I am in the heart of the big city, and although there is an airport with general aviation nearby its not really a good use of my time to fly.
And so I will see if I can describe the highlights of my flight test, for your amusement, and to get my own thoughts away from coding and my brave new world for a little while.
In late April last year I found myself in a bit of a pickle. A simulated pickle, but one of some consequence nonetheless. I was pilot-in-command of a single-engine light plane, and my passenger was feeling ill.
“Divert back to Ottawa” he said, “I need to get some medical attention.”
It was a long road leading up to this pickle. First, I had to wait a long time to even get an examiner. The usual examiner was away, and for some reason my instructor was dragging his feet on booking my exam with other one. Later I discovered that I didn’t have to go through the instructor to book one, to my chagrin.
Even when I had my examiner booked it was still delayed several times. Most times the weather just wouldn’t work out as the local atmosphere sorted out the differences between the last of winter and the approaching summer with a messy tangle of clouds and rain. Once time I arrived for for the test and the clouds were just a few hundred feet too low. (That time I wasn’t even sure I was ready.) Another time the school pleaded with me to cede my spot to another test candidate who was working in northern Quebec or something and needed to do his multi-IFR test. (Handling an airplane with more than one engine in conditions where the horizon is not visible.) Against my girlfriend’s complaints I ceded my spot, on the basis that I was a recreational flyer and he needed it for income.
With all the delays I ended up spending more money keeping current with practice and buying several versions of current charts and books as the old ones expired.
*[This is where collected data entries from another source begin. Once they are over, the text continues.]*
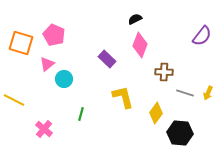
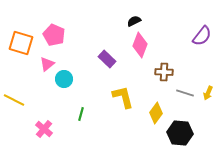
black semicircle: moved 1 px left, 2 px down
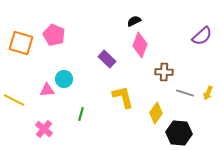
purple semicircle: rotated 10 degrees clockwise
pink triangle: moved 26 px down; rotated 35 degrees clockwise
black hexagon: moved 1 px left
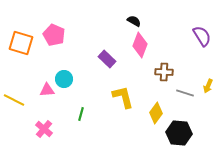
black semicircle: rotated 56 degrees clockwise
purple semicircle: rotated 80 degrees counterclockwise
yellow arrow: moved 7 px up
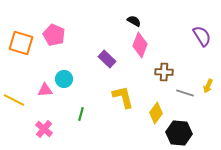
pink triangle: moved 2 px left
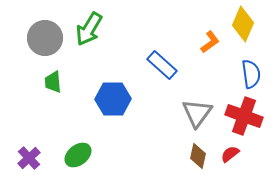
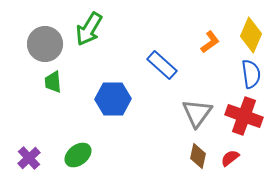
yellow diamond: moved 8 px right, 11 px down
gray circle: moved 6 px down
red semicircle: moved 4 px down
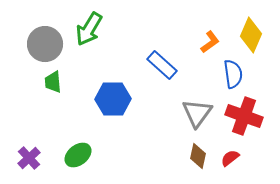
blue semicircle: moved 18 px left
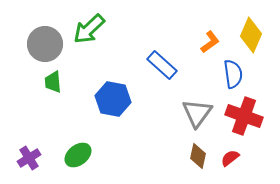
green arrow: rotated 16 degrees clockwise
blue hexagon: rotated 12 degrees clockwise
purple cross: rotated 10 degrees clockwise
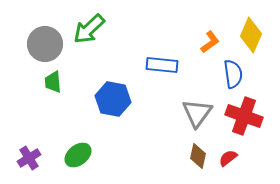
blue rectangle: rotated 36 degrees counterclockwise
red semicircle: moved 2 px left
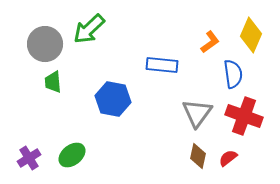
green ellipse: moved 6 px left
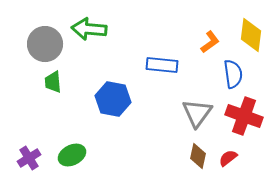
green arrow: rotated 48 degrees clockwise
yellow diamond: rotated 16 degrees counterclockwise
green ellipse: rotated 12 degrees clockwise
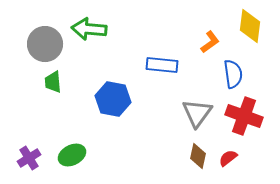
yellow diamond: moved 1 px left, 9 px up
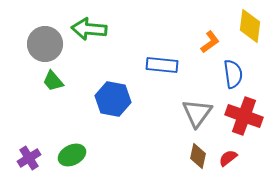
green trapezoid: moved 1 px up; rotated 35 degrees counterclockwise
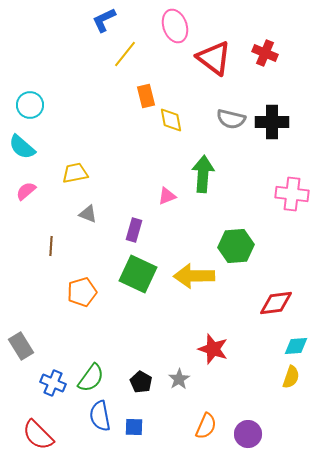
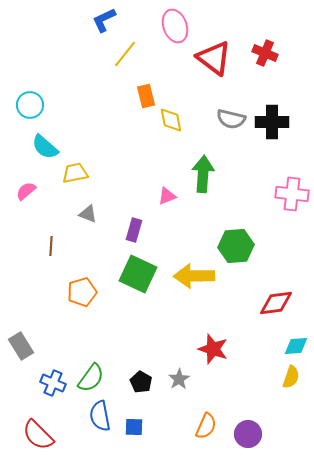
cyan semicircle: moved 23 px right
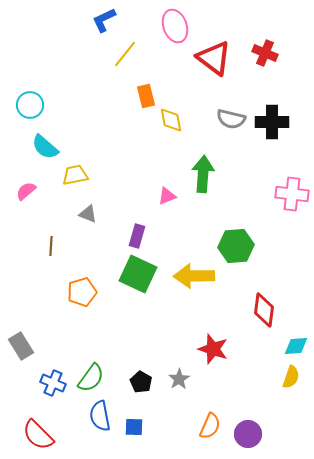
yellow trapezoid: moved 2 px down
purple rectangle: moved 3 px right, 6 px down
red diamond: moved 12 px left, 7 px down; rotated 76 degrees counterclockwise
orange semicircle: moved 4 px right
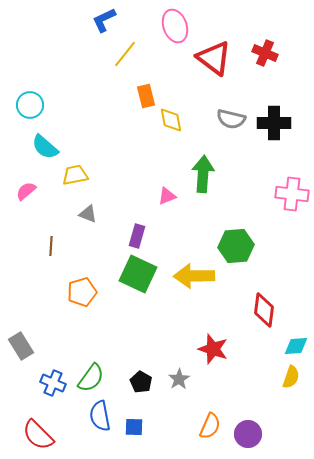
black cross: moved 2 px right, 1 px down
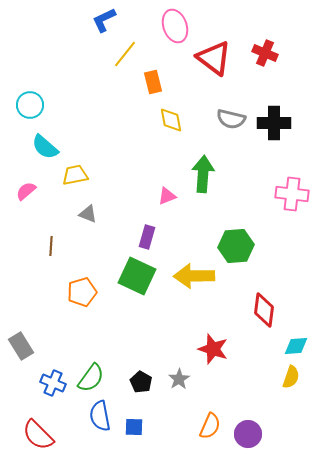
orange rectangle: moved 7 px right, 14 px up
purple rectangle: moved 10 px right, 1 px down
green square: moved 1 px left, 2 px down
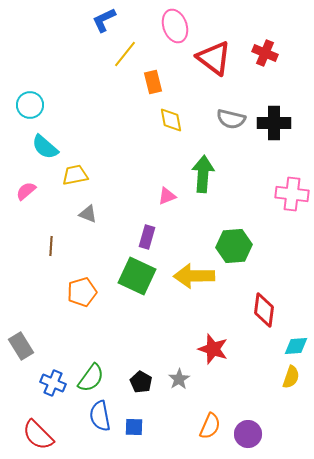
green hexagon: moved 2 px left
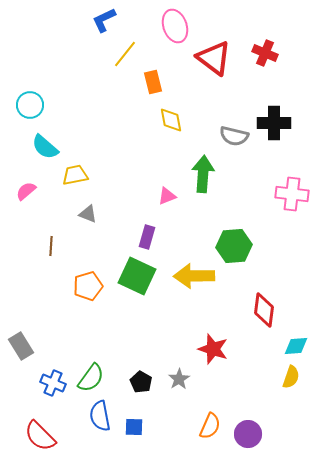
gray semicircle: moved 3 px right, 17 px down
orange pentagon: moved 6 px right, 6 px up
red semicircle: moved 2 px right, 1 px down
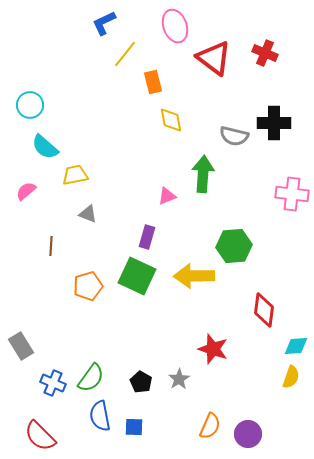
blue L-shape: moved 3 px down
I did find that everyone’s tests get delayed but I can’t help but think I got the worst of it.
But finally – I got my date. The night before I laid out my fresh charts on the floor along with my books, and plotted my route, did my flight planning, inserted sticky tabs, and got everything prepared. My girlfriend had given me an encouraging greeting card. On the wall I printed out a quotation from St Exupery’s book “Wind Sand and Stars.” It describes the scene where the veteran pilot is encouraging the then-novice St Exupery. It reads:
“You’ll be bothered from time to time by storms, fog, snow. When you are, think of those who went through it before you, and say to yourself, ‘What they could do, I can do.’ “
After a while sleep was more important than perfect planning and I went to bed.
The next morning I arrived early at the school to check the airplane’s paperwork. I expected everything to be fine, but it was my (bureaucrat’s) luck that there was some omission in the maintenance logs that somehow everyone, including previous students, maintenance, and Transport Canada had missed. I finished my pre-flight math with an eye on the clock as things were due to start at 9. Not knowing how strict the examiner would be with time, at 9 I resignedly stood up, and walked out to the dispatch area.
I shouldn’t have worried as the examiner was engaged in some friendly banter with the instructors about the cost of flying vs the cost of putting his daughter in equestrian schools. (It’s also pricey) He was tall and middle-aged, maybe 40, and had a warm, friendly demeanour that could have only helped to set his exam candidates at ease.
We began with a meet and greet chat, found out we’re from the same area of the province, and basically bantered about flying and flight training. The oral test portion couldn’t have lasted 90 minutes while he quizzed me on my flight plan, the airplane’s paperwork, and bits of trivia from the Canada Flight Supplement. Apart from the quiz parts there were some judgment questions based on variations from the plan. For example, my math showed that I needed around 1200 feet to take off. I had a 3000 foot runway. Would I take off if I had less runway? Would I backtrack? For these questions I chose to be as conservative as I could, recognizing my newbie status. Plus my instructor had said something like “runway behind you is like fuel on the ground.”
I was then assured that I’d passed the ground portion and then sent off for about two hours to do as I please. I got some lunch, and gathered my thoughts to prepare for the flight portion in the afternoon.